- Work request
Look below for the line that contains "First Webinar Report 10" and the line that contains "Rosetta satellite and", then restate both of them and every line in between, exactly. No picture goes in the copy.

- - -

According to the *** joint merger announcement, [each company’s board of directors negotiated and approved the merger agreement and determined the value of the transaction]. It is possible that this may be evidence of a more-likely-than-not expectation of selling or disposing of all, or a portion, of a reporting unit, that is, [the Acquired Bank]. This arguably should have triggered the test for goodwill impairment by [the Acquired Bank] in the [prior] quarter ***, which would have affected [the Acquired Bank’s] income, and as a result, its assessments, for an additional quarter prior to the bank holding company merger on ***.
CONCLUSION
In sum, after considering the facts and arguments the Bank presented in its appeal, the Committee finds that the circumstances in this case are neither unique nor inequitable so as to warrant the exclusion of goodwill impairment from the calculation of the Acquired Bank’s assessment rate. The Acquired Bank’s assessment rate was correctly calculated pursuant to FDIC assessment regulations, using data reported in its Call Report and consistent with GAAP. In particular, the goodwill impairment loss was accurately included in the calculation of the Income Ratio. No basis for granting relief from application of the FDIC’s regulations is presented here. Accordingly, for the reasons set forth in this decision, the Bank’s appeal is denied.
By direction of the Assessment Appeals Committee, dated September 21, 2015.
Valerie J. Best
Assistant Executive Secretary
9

- - -

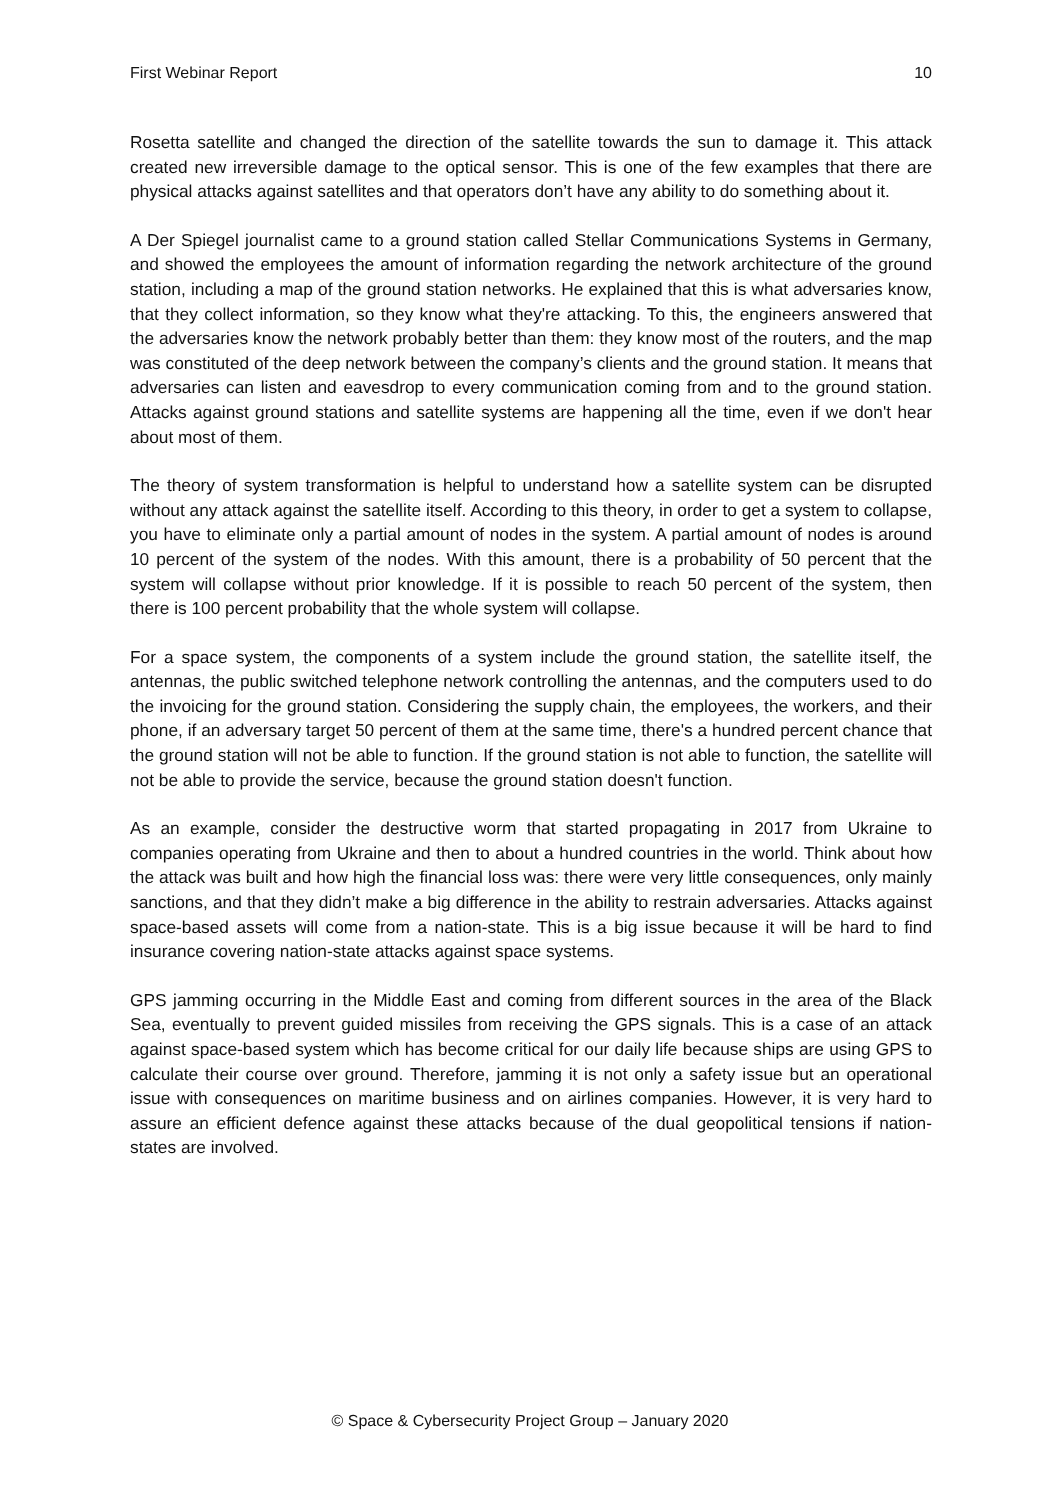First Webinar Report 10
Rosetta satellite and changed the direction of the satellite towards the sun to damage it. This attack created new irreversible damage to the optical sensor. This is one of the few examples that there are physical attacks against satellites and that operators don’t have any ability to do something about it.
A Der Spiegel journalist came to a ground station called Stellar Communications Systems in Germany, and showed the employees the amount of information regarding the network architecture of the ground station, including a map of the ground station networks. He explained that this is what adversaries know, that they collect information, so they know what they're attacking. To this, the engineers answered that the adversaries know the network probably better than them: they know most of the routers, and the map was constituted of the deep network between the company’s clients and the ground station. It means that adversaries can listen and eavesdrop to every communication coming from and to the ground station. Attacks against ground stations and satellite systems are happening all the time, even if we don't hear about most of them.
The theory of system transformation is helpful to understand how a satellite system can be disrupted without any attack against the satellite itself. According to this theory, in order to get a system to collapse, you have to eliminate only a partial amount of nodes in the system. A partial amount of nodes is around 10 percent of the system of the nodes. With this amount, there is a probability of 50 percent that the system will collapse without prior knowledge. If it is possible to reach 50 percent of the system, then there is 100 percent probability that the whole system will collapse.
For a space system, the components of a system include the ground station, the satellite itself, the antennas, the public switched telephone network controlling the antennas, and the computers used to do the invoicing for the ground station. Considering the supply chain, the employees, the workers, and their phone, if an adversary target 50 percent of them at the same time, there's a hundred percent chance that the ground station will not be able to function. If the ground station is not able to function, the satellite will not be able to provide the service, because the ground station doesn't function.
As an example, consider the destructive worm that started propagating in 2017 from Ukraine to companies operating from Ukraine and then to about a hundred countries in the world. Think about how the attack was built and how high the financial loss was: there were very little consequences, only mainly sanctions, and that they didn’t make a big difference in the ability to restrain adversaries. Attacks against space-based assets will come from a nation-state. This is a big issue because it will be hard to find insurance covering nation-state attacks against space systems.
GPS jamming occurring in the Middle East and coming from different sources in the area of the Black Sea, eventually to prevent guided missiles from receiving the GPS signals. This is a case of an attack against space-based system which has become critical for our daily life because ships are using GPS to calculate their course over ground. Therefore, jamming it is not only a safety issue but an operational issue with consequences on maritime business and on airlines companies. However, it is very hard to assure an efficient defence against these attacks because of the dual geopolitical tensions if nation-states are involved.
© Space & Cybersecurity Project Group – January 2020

- - -

- Exercise output
First Webinar Report 10
Rosetta satellite and changed the direction of the satellite towards the sun to damage it. This attack created new irreversible damage to the optical sensor. This is one of the few examples that there are physical attacks against satellites and that operators don’t have any ability to do something about it.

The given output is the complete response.